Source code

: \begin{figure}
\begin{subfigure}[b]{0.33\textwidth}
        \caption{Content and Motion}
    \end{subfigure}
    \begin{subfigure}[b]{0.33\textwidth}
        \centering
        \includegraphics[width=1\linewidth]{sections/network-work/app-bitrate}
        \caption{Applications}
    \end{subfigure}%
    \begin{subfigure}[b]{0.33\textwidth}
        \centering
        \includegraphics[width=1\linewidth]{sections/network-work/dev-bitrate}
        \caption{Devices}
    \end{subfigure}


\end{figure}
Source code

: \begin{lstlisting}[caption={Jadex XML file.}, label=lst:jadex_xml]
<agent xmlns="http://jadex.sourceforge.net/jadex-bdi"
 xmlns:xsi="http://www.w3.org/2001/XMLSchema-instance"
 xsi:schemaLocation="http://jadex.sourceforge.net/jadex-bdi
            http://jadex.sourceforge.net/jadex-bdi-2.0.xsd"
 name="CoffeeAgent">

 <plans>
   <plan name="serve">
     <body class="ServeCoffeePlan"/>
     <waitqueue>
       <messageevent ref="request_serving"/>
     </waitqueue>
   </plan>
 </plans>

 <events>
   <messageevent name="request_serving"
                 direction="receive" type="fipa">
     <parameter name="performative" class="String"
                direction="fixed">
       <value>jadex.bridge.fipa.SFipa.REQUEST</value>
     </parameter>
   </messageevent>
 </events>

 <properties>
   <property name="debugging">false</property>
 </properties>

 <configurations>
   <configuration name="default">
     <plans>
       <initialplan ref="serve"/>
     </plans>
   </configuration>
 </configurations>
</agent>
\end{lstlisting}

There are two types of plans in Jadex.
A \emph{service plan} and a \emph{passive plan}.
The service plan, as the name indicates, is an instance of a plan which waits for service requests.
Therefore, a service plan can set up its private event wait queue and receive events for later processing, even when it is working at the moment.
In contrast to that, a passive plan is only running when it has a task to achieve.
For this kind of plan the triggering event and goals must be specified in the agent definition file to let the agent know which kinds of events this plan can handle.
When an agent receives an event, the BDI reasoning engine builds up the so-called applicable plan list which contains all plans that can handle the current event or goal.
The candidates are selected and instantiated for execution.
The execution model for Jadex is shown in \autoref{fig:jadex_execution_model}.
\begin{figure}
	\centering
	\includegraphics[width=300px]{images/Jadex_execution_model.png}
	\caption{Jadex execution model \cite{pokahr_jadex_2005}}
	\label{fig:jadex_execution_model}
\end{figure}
-------
The reply must consist solely of the lines from the one containing "When an agent" through the last line in the material above, reproduced exactly.

Answer area.
When an agent receives an event, the BDI reasoning engine builds up the so-called applicable plan list which contains all plans that can handle the current event or goal.
The candidates are selected and instantiated for execution.
The execution model for Jadex is shown in \autoref{fig:jadex_execution_model}.
\begin{figure}
	\centering
	\includegraphics[width=300px]{images/Jadex_execution_model.png}
	\caption{Jadex execution model \cite{pokahr_jadex_2005}}
	\label{fig:jadex_execution_model}
\end{figure}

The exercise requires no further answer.